Just Business As Usual For Boss & His Hired Gun

Just Business As Usual For Boss & His Hired Gun


Published : May 7th 2007 / New York Daily News

This was the real business of the Yankees at work yesterday, during the seventh-inning stretch of a Sunday afternoon game against the Mariners. This was the way the Yankees have done business forsuch a long time, done it with the biggest contracts and the biggest names and, occasionally, with the kind of Yankee moment Roger Clemens gave Yankee Stadium yesterday, when he stood in the owner's box with a microphone in his hand, with the most famous ballpark in this world in the palm of his hand, and told everybody he was a Yankee again.

Maybe this was the first time in the history of the Yankees that the first Sunday in May felt like Opening Day.

"Well," Clemens said, "they came and got me out of Texas and I can tell you it's a privilege to be back. I'll be talkin' to y'all soon."

Once, when George Steinbrenner was just starting in New York, when he was becoming the first to understand the power of free agency and spending Yankee money to make money, he made a huge show of signing Catfish Hunter on New Year's Eve in 1974, and that was the first time that he made the baseball Bronx feel like a suburb of Broadway.

And four years later there was the day that he hid Billy Martin in the clubhouse four days after firing him as Yankee manager and ran Martin onto the field at Old-Timers' Day and it was announced that he would be coming back to manage the Yankees again in 1980. The Yankee crowd went mad for Martin that day the way it went mad for Clemens yesterday, because this was the Yankees and the Stadium and things like this didn't happen anywhere else.

So, it was the Yankees being the Yankees yesterday, even though this time the signing of a big pitcher was as much about desperation as it was about the pitcher's star power, whatever he will have left in one of the great right arms in all of baseball history when he is pitching for the Yankees at the age of 45 at the end of one more baseball summer.
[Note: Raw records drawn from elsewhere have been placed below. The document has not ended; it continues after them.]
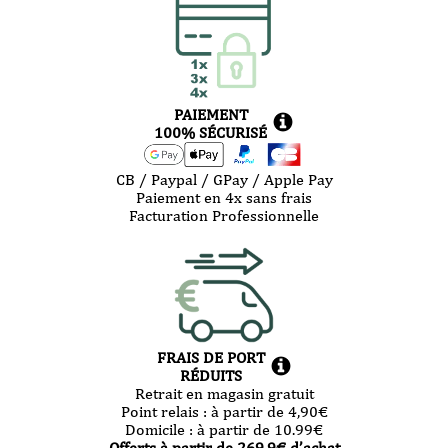
PAIEMENT
100% SÉCURISÉ
CB / Paypal / GPay / Apple Pay
Paiement en 4x sans frais
Facturation Professionnelle
FRAIS DE PORT
RÉDUITS
Retrait en magasin gratuit
Point relais :
à partir de 4,90
€
Domicile :
à partir de 10.99
€
Offerts à partir de
269.9
€ d’achat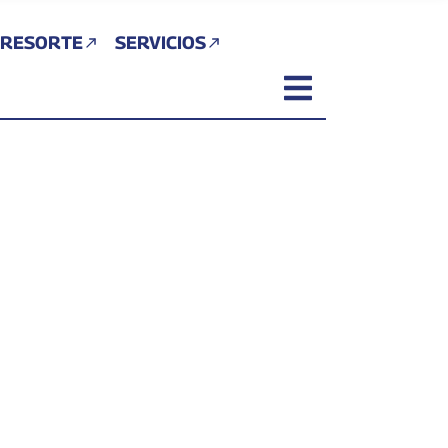
 RESORTE
SERVICIOS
You know when it really became official how much the Yankees needed Clemens, who walked away from them after the 2003 World Series? When the Yankees lost 15-11 to the Mariners on Friday night. When they couldn't get anybody out in the top of the fifth inning that seemed as long as the 6-1/2 years since Steinbrenner's Yankees last won a World Series.
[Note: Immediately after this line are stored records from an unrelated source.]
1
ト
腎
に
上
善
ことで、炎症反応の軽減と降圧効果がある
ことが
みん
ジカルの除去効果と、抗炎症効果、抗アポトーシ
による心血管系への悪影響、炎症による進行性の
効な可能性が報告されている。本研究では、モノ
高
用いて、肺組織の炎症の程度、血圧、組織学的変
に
They were 12-15 after that loss to Seattle and down with the bad teams at the bottom of the AL East. They were looking at their 10th different starter of the young season tonight, and sixth rookie starter, a kid named Matt DeSalvo. That is why they moved the way they did to keep Clemens from going back to Houston; why in a million years they could not allow him to go back and pitch in Boston again.

So the Yankees agreed to pay Clemens $18 million over the rest of the season, and when you add in a 40% luxury tax, that means he really costs them $25 million. And if, for fun, you want to project his salary across 162 games, you can say a pitcher who turns 45 in August effectively became the most expensive ballplayer, for one season, the Yankees or anybody else has ever had.
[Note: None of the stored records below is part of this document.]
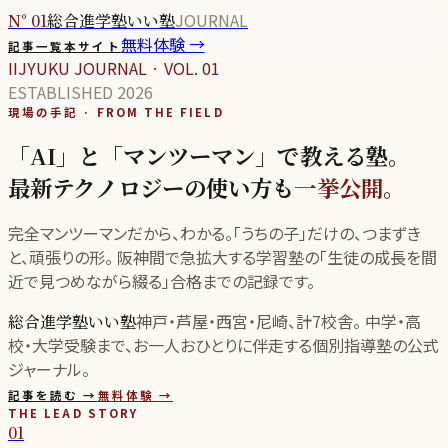
JOURNAL
N° 01
総合進学塾いい塾
無料体験 →
記事一覧
本サイト
IIJYUKU JOURNAL · VOL. 01
ESTABLISHED 2026
現場の手記 · FROM THE FIELD
「AI」と「マンツーマン」で教える塾。
最新テクノロジーの使い方も
一挙公開
。
完全マンツーマンだから、わかる。「うちの子」だけの、つまずき
と、頑張りの形。 阪神間で急拡大する学習塾の「生徒の成長を間
近で見つめながら綴る」合格までの記録です。
神戸・芦屋・西宮・尼崎、計
7
校舎。 中学・高
総合進学塾いい塾
校・大学受験まで、お一人おひとりに伴走する個別指導塾の公式
ジャーナル。
記事を読む
→
無料体験
→
THE LEAD STORY
01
The Yankees don't care and their fans don't care and if you want to know why, look at the standings.

The Yankees have been wrong about too many pitchers lately and were willing to pay anything to be right about somebody. If you consider the money Steinbrenner's Crack Baseball Committee has wasted on pitchers not good enough to win him another World Series since the Yankees beat the Mets in 2000, Clemens' new salary - even as he moves closer and closer to "senior softball," as he himself joked yesterday - probably seems like a steal.

The Yankees spend big on him, the biggest pitching name there is, to make the money they have wasted on other pitchers go away. Clemens does something that Steinbrenner can't do and Joe Torre can't do and general manager Brian Cashman can't do, as much as they all would like to.

Clemens stood there after "God Bless America" yesterday and made one of the most miserable Yankee Aprils of recent memory go away.

After that, it was not just Yankee business as usual, it was business as usual for Clemens as well. He will still say anything. He left because of his family, remember. Now he is only coming back, or so he wants us to believe, because his family has signed off on it.

"My family had to be okay with it," he said with Michael Kay and Al Leiter on television.

He talked about his kids then, talked about his late mother, talked about his former teammates. Clemens talked about how gosh-darned important it is to win one for "the three or four guys down here that still don't have a championship ring." What a guy. At $4.5 million a month, plus taxes.

This all happens, by the way, in a year when the Yankees talk almost solemnly about cutting payroll. The rest of baseball better look out when the Yankees, now back over $200 million again, really start spending.

To the end under George Steinbrenner, money is no object, not when it comes to a Yankee moment like the Stadium got yesterday, out of the sky, with The Rocket. Not even when it comes to staging the most expensive seventh-inning stretch in history.